Herzog R, Leuschner J
Henning Berlin GmbHa, Fed. Rep. of Germany.
Arzneimittelforschung. 1994 Dec;44(12):1368-70.
Embryotoxicity studies of benzalazine (2-hydroxy-5-[(4-carboxyphenyl) azo]benzoic acid, CAS 64896-26-0), a new agent for the treatment of ulcerative colitis and Crohn's disease of the large intestine, were performed in rats and rabbits. Benzalazine elicited no evidence of teratogenicity when administered orally during the fetal organogenesis period to pregnant rats at doses up to 2000 mg/kg b.w./d, or to pregnant rabbits at doses up to 1000 mg/kg b.w./d. Rat fetuses in the 400 and 2000 mg/kg groups exhibited decreased body weights; the placentae weights were decreased in these dose groups, too. Rabbit fetuses in the high-dose group (1000 mg/kg b.w./d p.o.) also showed decreased body weights. Decreased body weight gain and reduced food intake were seen in rat dams in the high-dose group (2000 mg/kg b.w./d p.o.). In rabbit dams a decrease in body weight gain in the high-dose group (1000 mg/kg b.w./d p.o.) and a dose-dependent reduction in food intake from 200 mg/kg b.w./d p.o. onwards were noted. No further disturbances were observed in the behaviour of the rat and rabbit dams. External appearance, faeces, consumption of drinking water and macroscopical inspection during autopsy did not indicate any influence of the test compound. No retardations or malformations were seen even at the highest tested dose levels (rat: 2000 mg/kg b.w./d p.o.; rabbit: 1000 mg/kg b.w./d p.o.).

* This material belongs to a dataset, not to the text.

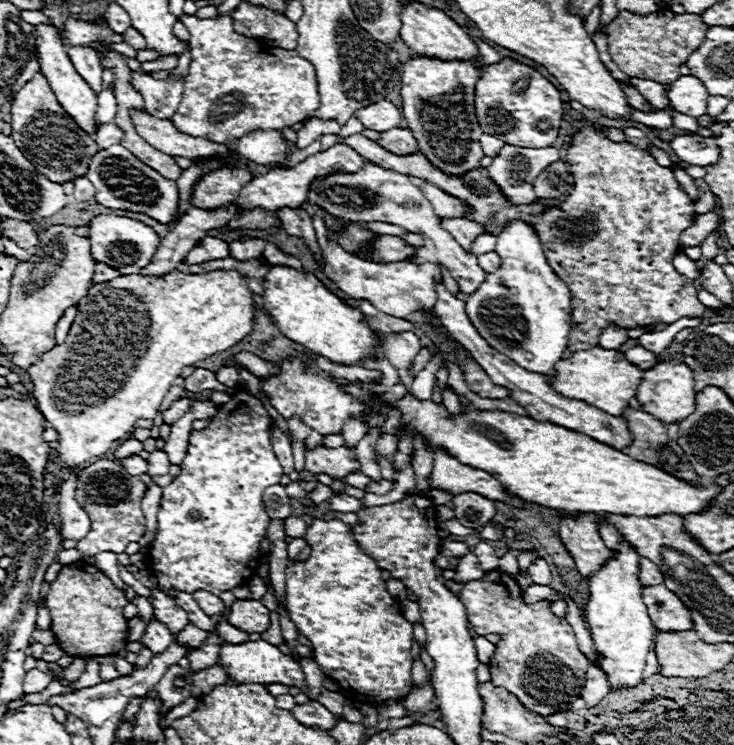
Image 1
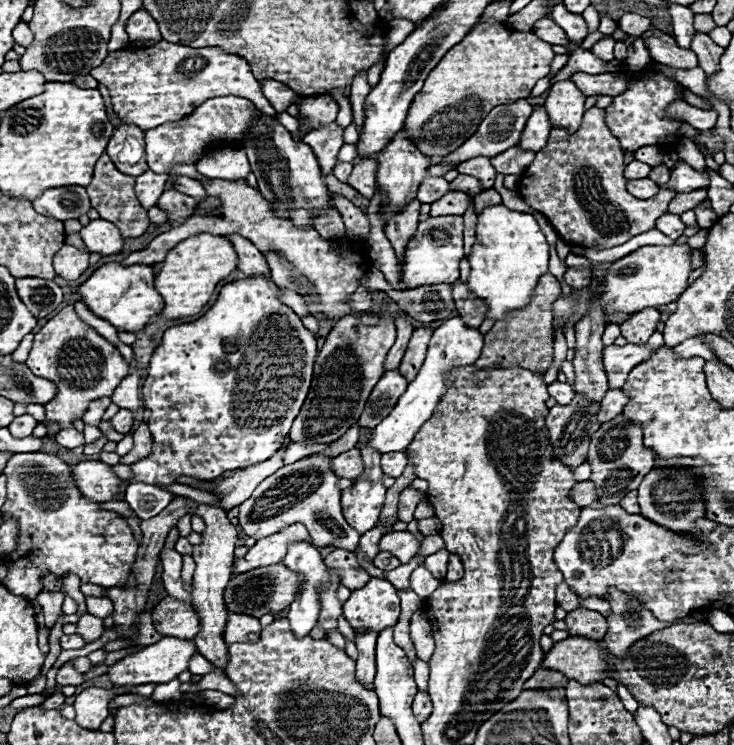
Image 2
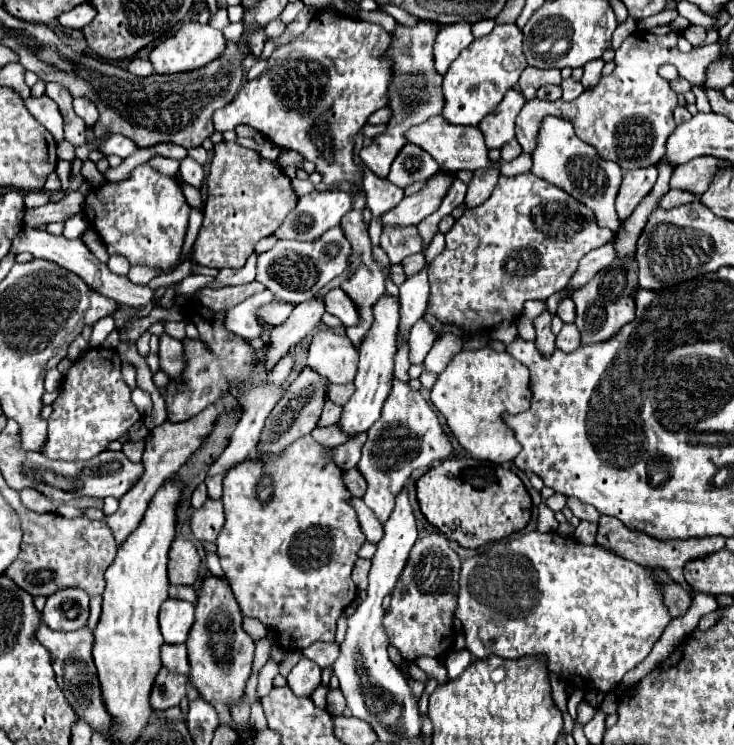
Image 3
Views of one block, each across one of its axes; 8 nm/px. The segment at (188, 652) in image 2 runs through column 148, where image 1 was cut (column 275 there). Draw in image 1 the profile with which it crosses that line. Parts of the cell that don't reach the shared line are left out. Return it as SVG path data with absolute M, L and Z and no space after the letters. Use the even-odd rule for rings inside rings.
M258 640L258 642L248 642L248 644L226 644L220 654L220 664L224 664L228 670L226 674L236 678L238 682L256 682L256 684L286 684L286 686L296 686L306 694L304 686L304 674L300 664L284 654L278 646Z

对一种用于治疗溃疡性结肠炎和大肠克罗恩病的新药苯扎嗪(2-羟基-5-[(4-羧基苯基)偶氮]苯甲酸,CAS 64896-26-0)进行了大鼠和家兔胚胎毒性研究。在胎儿器官形成期,对妊娠大鼠口服给予高达2000mg/kg体重/天的剂量,或对妊娠家兔口服给予高达1000mg/kg体重/天的剂量时,苯扎嗪未显示出致畸性证据。400mg/kg和2000mg/kg组的大鼠胎儿体重减轻;这些剂量组的胎盘重量也降低。高剂量组(1000mg/kg体重/天口服)的家兔胎儿体重也减轻。高剂量组(2000mg/kg体重/天口服)的大鼠母鼠体重增加减少且食物摄入量降低。在家兔母鼠中,高剂量组(1000mg/kg体重/天口服)体重增加减少,且从200mg/kg体重/天口服起食物摄入量呈剂量依赖性降低。未观察到大鼠和家兔母鼠行为有进一步干扰。大鼠和家兔母鼠的外观、粪便、饮水量以及尸检时的宏观检查均未表明受试化合物有任何影响。即使在最高测试剂量水平(大鼠:2000mg/kg体重/天口服;家兔:1000mg/kg体重/天口服)也未观察到生长发育迟缓或畸形。